Perbaikan Jalan Ambles di Lenteng Agung Capai 70 Persen, Pemkot Jaksel Fokus Pulihkan Saluran Air

kompas.id
1 jam lalu
Cover Berita

JAKARTA, KOMPAS - Jalan ambles yang mengganggu mobilitas warga di Jalan Raya Lenteng Agung, Jagakarsa, Jakarta Selatan, ditargetkan segera pulih. Pemerintah Kota Jakarta Selatan menganggarkan sekitar Rp 380 juta untuk memperbaiki saluran air yang menjadi penyebab kerusakan tersebut.

Hingga Minggu (31/5/2026), proses perbaikan masih berlangsung. Meski demikian, arus lalu lintas di lokasi mulai berangsur normal. Kendaraan roda dua maupun roda empat terpantau sudah dapat melintas melalui jalur yang sebelumnya ambles.

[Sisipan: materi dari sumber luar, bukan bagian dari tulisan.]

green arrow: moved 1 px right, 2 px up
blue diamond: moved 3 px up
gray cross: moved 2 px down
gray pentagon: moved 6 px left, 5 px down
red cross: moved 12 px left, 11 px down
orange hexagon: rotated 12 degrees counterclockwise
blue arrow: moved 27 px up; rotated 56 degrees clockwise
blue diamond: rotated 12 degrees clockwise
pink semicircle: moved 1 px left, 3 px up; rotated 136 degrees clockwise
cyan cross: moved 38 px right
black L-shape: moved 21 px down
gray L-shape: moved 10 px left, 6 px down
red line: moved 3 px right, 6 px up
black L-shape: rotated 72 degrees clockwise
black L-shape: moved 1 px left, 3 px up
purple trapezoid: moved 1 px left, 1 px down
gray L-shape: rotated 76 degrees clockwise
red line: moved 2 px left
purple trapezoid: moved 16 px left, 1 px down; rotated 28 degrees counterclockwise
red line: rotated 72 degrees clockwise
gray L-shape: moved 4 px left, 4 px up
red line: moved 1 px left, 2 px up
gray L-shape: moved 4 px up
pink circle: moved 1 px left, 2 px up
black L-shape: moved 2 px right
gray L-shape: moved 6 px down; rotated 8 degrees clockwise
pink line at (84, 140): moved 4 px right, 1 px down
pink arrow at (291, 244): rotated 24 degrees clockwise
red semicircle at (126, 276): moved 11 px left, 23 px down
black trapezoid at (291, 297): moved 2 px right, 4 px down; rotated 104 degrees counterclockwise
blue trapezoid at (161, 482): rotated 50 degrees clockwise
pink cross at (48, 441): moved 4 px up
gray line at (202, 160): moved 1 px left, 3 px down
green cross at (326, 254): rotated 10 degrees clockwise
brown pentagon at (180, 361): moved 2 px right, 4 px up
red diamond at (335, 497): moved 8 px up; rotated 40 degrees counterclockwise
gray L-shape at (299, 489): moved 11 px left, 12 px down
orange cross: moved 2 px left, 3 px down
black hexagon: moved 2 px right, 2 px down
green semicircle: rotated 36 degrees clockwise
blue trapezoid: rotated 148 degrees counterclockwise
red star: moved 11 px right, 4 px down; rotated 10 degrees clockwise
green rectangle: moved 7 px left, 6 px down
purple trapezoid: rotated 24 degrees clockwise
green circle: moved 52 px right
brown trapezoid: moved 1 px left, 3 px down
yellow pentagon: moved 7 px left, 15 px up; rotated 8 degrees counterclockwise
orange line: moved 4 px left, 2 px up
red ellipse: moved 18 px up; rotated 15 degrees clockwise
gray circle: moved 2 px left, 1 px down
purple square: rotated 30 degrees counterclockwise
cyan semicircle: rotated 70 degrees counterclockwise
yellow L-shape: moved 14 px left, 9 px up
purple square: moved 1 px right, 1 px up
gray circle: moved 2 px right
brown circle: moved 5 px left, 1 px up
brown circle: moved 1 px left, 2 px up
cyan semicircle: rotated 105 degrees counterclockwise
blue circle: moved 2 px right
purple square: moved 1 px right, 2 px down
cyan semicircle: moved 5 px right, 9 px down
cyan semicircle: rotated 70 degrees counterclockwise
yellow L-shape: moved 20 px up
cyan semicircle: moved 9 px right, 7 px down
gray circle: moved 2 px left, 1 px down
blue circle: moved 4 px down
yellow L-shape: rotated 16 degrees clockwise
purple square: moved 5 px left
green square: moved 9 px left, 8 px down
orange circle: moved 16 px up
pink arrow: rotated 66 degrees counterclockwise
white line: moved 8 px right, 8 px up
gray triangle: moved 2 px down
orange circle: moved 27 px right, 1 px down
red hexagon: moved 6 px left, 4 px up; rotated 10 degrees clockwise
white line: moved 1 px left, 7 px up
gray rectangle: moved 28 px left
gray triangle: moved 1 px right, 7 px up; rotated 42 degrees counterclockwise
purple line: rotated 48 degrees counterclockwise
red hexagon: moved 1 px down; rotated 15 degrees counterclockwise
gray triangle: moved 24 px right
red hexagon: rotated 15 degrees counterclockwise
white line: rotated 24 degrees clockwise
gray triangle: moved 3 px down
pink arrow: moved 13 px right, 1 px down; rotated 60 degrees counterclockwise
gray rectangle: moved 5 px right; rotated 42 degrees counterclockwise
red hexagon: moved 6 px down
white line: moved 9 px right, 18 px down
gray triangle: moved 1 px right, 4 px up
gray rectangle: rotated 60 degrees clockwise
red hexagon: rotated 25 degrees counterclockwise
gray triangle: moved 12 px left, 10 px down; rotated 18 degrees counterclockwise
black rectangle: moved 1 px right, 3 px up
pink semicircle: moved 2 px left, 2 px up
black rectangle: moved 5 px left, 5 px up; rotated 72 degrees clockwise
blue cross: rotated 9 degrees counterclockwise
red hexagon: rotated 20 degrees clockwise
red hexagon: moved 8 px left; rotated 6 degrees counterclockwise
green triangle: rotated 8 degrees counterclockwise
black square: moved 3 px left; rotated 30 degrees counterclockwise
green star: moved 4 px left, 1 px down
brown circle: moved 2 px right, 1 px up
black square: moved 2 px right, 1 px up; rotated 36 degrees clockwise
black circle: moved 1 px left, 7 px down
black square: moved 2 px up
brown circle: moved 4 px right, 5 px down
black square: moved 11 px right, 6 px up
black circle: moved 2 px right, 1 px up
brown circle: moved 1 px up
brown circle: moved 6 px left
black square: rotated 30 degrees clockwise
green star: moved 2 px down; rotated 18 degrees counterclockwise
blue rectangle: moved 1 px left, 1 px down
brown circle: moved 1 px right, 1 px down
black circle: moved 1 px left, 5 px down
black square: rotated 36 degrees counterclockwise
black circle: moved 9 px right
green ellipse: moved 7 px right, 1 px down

Lubang besar yang sempat menganga di badan jalan kini telah ditutup menggunakan pelat baja (steel plate). Pelat tersebut difungsikan sebagai jalur sementara agar kendaraan tetap dapat melintas selama pekerjaan perbaikan berlangsung.

Di sekitar lokasi, sejumlah petugas dari Satpol PP, Dinas Perhubungan (Dishub), dan Dinas Sumber Daya Air (SDA) Jakarta masih berjaga guna mengatur lalu lintas dan memastikan keselamatan pengguna jalan. Petugas juga masih mengoperasikan alat berat berupa ekskavator.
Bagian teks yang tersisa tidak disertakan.